2018 stellte Can seine erste Anzugkollektion für eine Modemarke in Frankfurt vor. Marschhäuser war selbst vor Ort und erinnert sich an Jugendspieler*innen seines Vereins, die Schlange standen für ein Treffen mit ihrem Idol. "Emre hat allen ein Autogramm gegeben und ließ sich mit den Kids ablichten. Er hat sich gefreut, so viele Kinder und Jugendliche von seinem Heimatverein zu sehen", erinnert er sich.

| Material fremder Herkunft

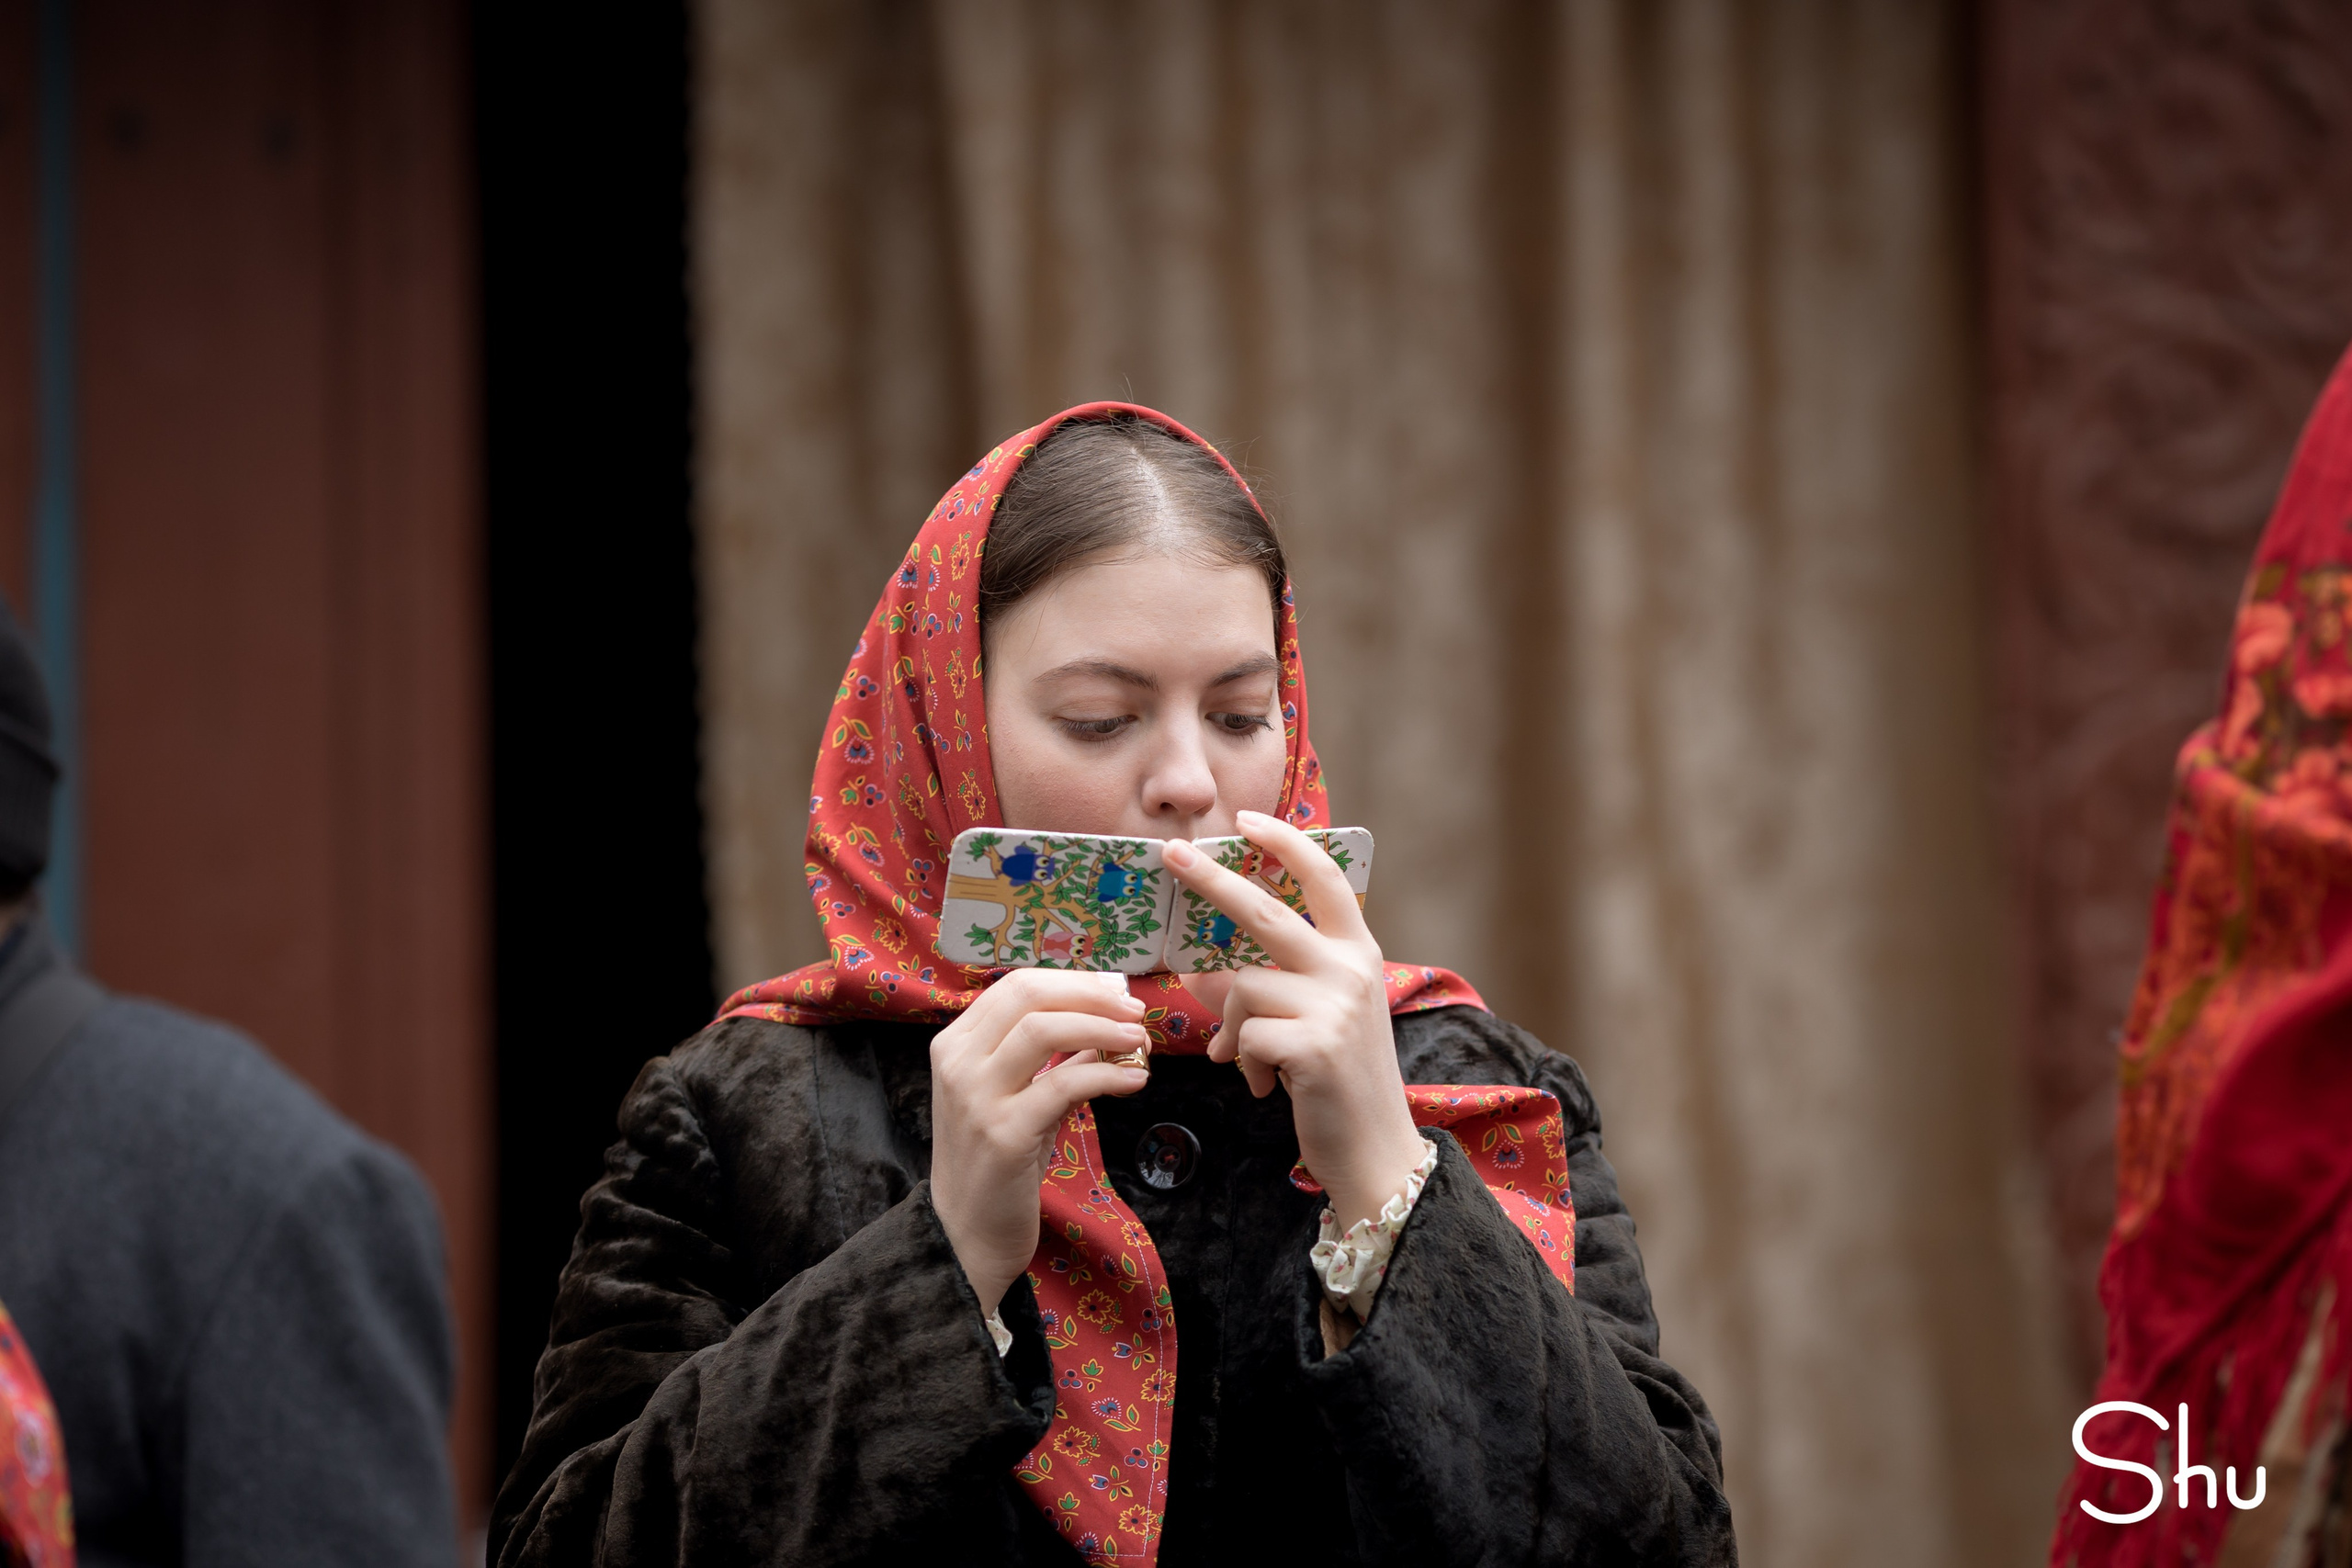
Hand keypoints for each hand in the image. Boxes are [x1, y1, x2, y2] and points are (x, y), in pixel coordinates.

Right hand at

Ein Trikot mit Unterschrift von ihm hängt im Vereinsheim.
Sein Vater schaut selbst noch regelmäßig bei Spielen der Jugendmannschaften zu. "Wenn er mal wieder nach Frankfurt kommt, freuen sich alle im Verein auf ihn. Besonders die Kids werden heiß darauf sein", ist sich der Verantwortliche sicher. Und wer weiß, vielleicht bringt der gebürtige Frankfurter den EM-Pokal mit zu seinem nächsten Besuch bei seinem Heimatverein.